Remote-relay attacks and SE applications
Interface detection then is the fundamental mitigation against remote-relay attacks. Code executing in the secure element can differentiate between traffic from:
- Applications running on the phone– because they will be accessing the SE over contact interface
- External NFC readers such as contactless smart-card readers and point-of-sale terminals
It is up to the application to implement additional security checks based on interface. This is not always straightforward. Protocols such as Mastercard Mobile PayPass call for an application that supports some functionality over both contact and contactless interfaces. For example PIN entry and displaying information about recent transactions is done via host, while actual payments are conducted over NFC. Such an applet can not categorically reject all commands coming from contact interface. A fine-grained policy is required that takes into account internal state machine, requested command and current interface. (In fairness, EMV protocols are not unique in this regard. For example US government PIV standard for identification cards also has very specific mandates on what functionality is available over which interface.)

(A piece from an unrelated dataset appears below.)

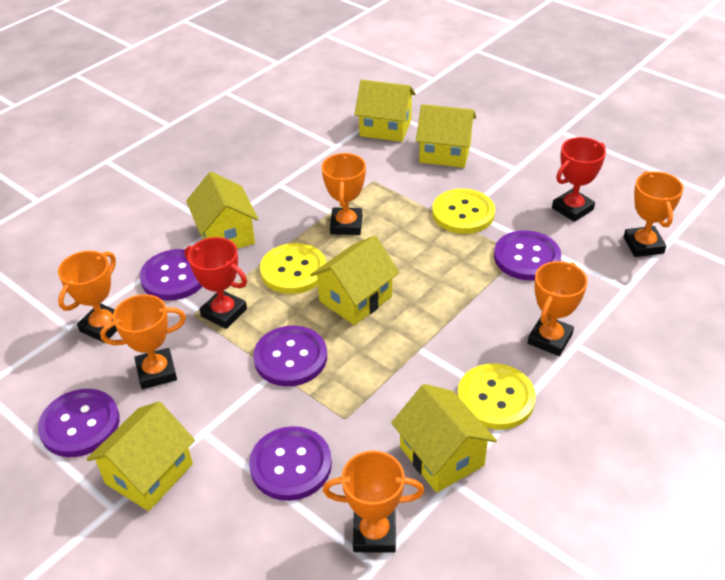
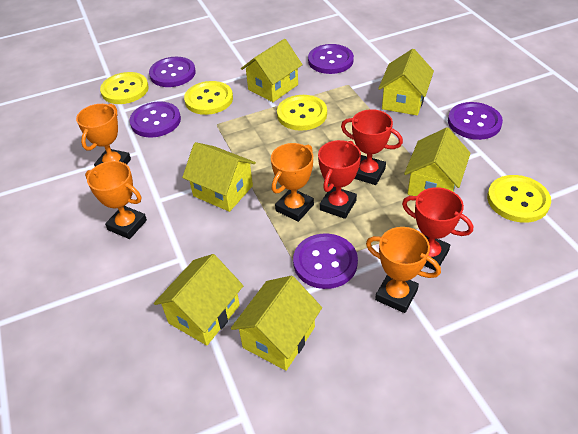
orange trophy: [58,251,117,343] [100,294,186,389] [322,153,366,235] [323,451,424,553] [528,261,588,356] [624,171,684,257] = 6 -> [76,104,131,167] [85,161,147,239] [271,143,314,222] [366,227,441,313] = 4
red trophy: [184,237,247,329] [552,137,606,222] = 2 -> [318,140,361,219] [341,109,403,185] [402,187,473,271] = 3
yellow button: [260,243,326,294] [432,189,495,234] [457,363,536,430] = 3 -> [100,72,149,104] [184,81,233,115] [277,95,327,131] [487,175,551,223] = 4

Weakness of host-card emulation
Returning to the comparison motivating this series–security of host card emulation vs embedded secure element— we find another significant advantage for hardware secure. Without an SE, the naïve picture does become an accurate depiction of the state of affairs. and defense against remote-relay attacks is weak. Ordinary apps can not fabricate traffic that looks like it is originating from an NFC reader. But malware that attains root privileges can pull it off, since it will be running with same privileges as the authentic Android NFC stack responsible for dispatching HCE commands to user-mode applications. By contrast, applications implemented on a hardware secure element can be secure against relay attacks even when the remote attacker is executing code as root. That is a very strong guarantee HCE can not provide.
It is also worth pointing out that this property is unique to NFC. If the payment protocol was implemented over Bluetooth or 802.11, interface detection can no longer help. In the current hardware architecture, traffic for these alternative wireless protocols must be routed through Android. This is another reason why moving the payment protocol to an execution environment in TrustZone does not produce the same security guarantee, aside from the much weaker tamper-resistance compared to actual SE. Short of a significant architectural change to move control over NFC hardware to the TrustZone kernel itself (as opposed to plain Android kernel, where NFC device driver resides today) interface detection will not be reliable.
** In principle both can be active simultaneously which is why the API exists at command level. For both the NXP and Oberthur secure elements in Android, that situation can not arise. Only one interface can be used, and switching resets the SE which simplifies life for application development. All decisions about interfaces can be made at SELECT time, with the guarantee that it will not change for that session.